Chief End 19 – The Church’s Purpose

“To avoid all confusion in our inquiries concerning the end for which God created the world, a distinction should be observed between the chief end for which an agent performs any work and the ultimate end. These two phrases are not always precisely of the same signification, and though the chief end be always an ultimate end, yet every ultimate end is not always a chief end. A chief end is opposite to an inferior end; an ultimate end is opposite to a subordinate end. A subordinate end is what the agent aims at, not at all upon its own account, but wholly on the account of a further end of which it is considered as a means.”

– Jonathan Edwards

Note: I use the term “terminal end” to refer to what Edwards referred to as a person’s chief end as that which all other ends are for. This is the person’s greatest goal or greatest desire. The “instrumental end” is that which a person desires something but desires it to obtain a higher or greater desire or goal.

We have been looking at how different things look when we begin to look at the purpose for which God created them. We have looked at prayer, Bible study, worship, and in some ways the church. But let us look at the Church and its purpose. The Church is so weak and anemic today that it is hardly recognizable when we see what it was meant to be in Scripture. The Church is not here in terms of its primary purpose in order to provide help and relief to hurting people, it is here to be the dwelling place of the glory of God and therefore to manifest His glory. The Church is not here in terms of its primary purpose as a social program or even for evangelism, but it is here for one primary purpose or terminal purpose or end. It is that which God has set out for it to do.

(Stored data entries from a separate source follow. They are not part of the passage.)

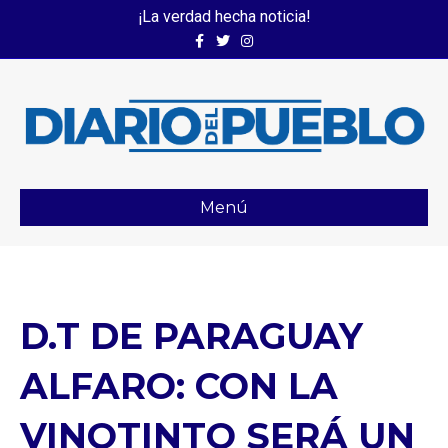
¡La verdad hecha noticia!
Facebook
Twitter
Instagram
Menú
D.T DE PARAGUAY
ALFARO: CON LA
VINOTINTO SERÁ UN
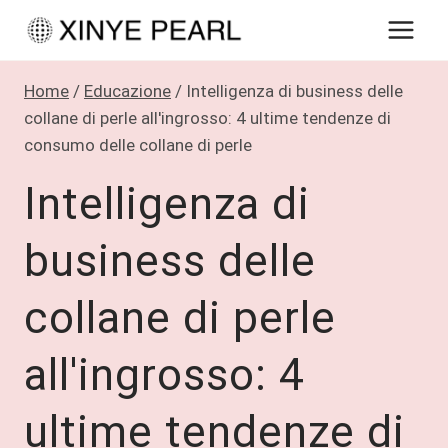
Salta
al
contenuto
Home
/
Educazione
/
Intelligenza di business delle
collane di perle all'ingrosso: 4 ultime tendenze di
consumo delle collane di perle
Intelligenza di
business delle
collane di perle
all'ingrosso: 4
ultime tendenze di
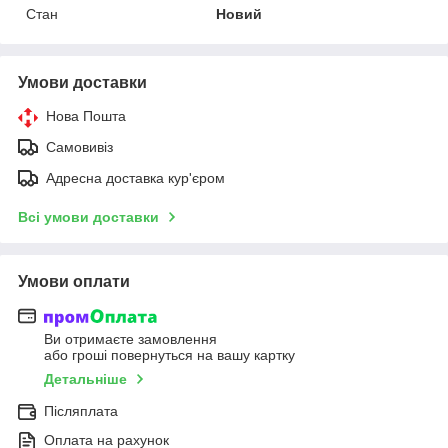
Стан
Новий
Умови доставки
Нова Пошта
Самовивіз
Адресна доставка кур'єром
Всі умови доставки
Умови оплати
Ви отримаєте замовлення
або гроші повернуться на вашу картку
Детальніше
Післяплата
Оплата на рахунок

Paul sets this out to us in Ephesians 3:8-11: “To me, the very least of all saints, this grace was given, to preach to the Gentiles the unfathomable riches of Christ, 9 and to bring to light what is the administration of the mystery which for ages has been hidden in God who created all things; 10 so that the manifold wisdom of God might now be made known through the church to the rulers and the authorities in the heavenly places. 11 This was in accordance with the eternal purpose which He carried out in Christ Jesus our Lord.”

We can see from this text that God has had a plan that was according to His wisdom from all eternity. God has had an eternal purpose for the Church and I doubt that it has changed. Paul said that he was given grace “to preach to the Gentiles the unfathomable riches of Christ, and to bring to light what us the administration of the mystery which for ages has been hidden in God who created all things.” Now we must stop, humble ourselves, and pray for those words to sink in. The apostle Paul was given grace to preach and through that preaching to bring to light a mystery which was hidden in God for ages. In other words, for all eternity this was hidden from the angels. For all of human history no one ever really understood this. But now God brought it to light.

We see in v. 10 that God had hidden something for ages and now Paul is going to bring it to light so that God’s manifold wisdom “might now be made known through the church.” The Church is God’s vehicle to bring forth this truth that He had hidden from eternity. We may be closing in on the eternal purpose of the Church. But notice that His wisdom would be made known “to the rulers and authorities in the heavenly places.” This text tells us that God has a purpose for the Church that is not of this world. It is to shine forth His wisdom to beings that we know nothing about. That purpose is ‘in accordance with the eternal purpose which He carried out in Christ Jesus our Lord.” Again those words are weighty and will pass right over us if we do not stop and pray for the Lord to cause them to sink deep into our souls.

As we think of what God’s terminal purpose for the Church might be, that is, the purpose for the Church that all other purposes have their purpose in it, we should stress again that this is an eternal purpose. We must also see that this eternal purpose was carried out by God Himself in Christ Jesus. The text does not say that Christ carried this purpose out, but that God carried it out in Christ Jesus. As we reflect on these weighty words, let us come back and reflect what is going on in our day. We see books being written about purposes of the church and purposes in life. Fine, but if those purposes are not in accordance with the main purpose that is the eternal purpose of God, then there is a huge problem with that methodology. Let us also know that if people write and speak about the purposes of the church in a way that is somewhat biblical and yet they are not applied in a way that is in accordance with God’s terminal end or eternal purpose in the church, then those things are not according to the wisdom of God. They reflect humanism.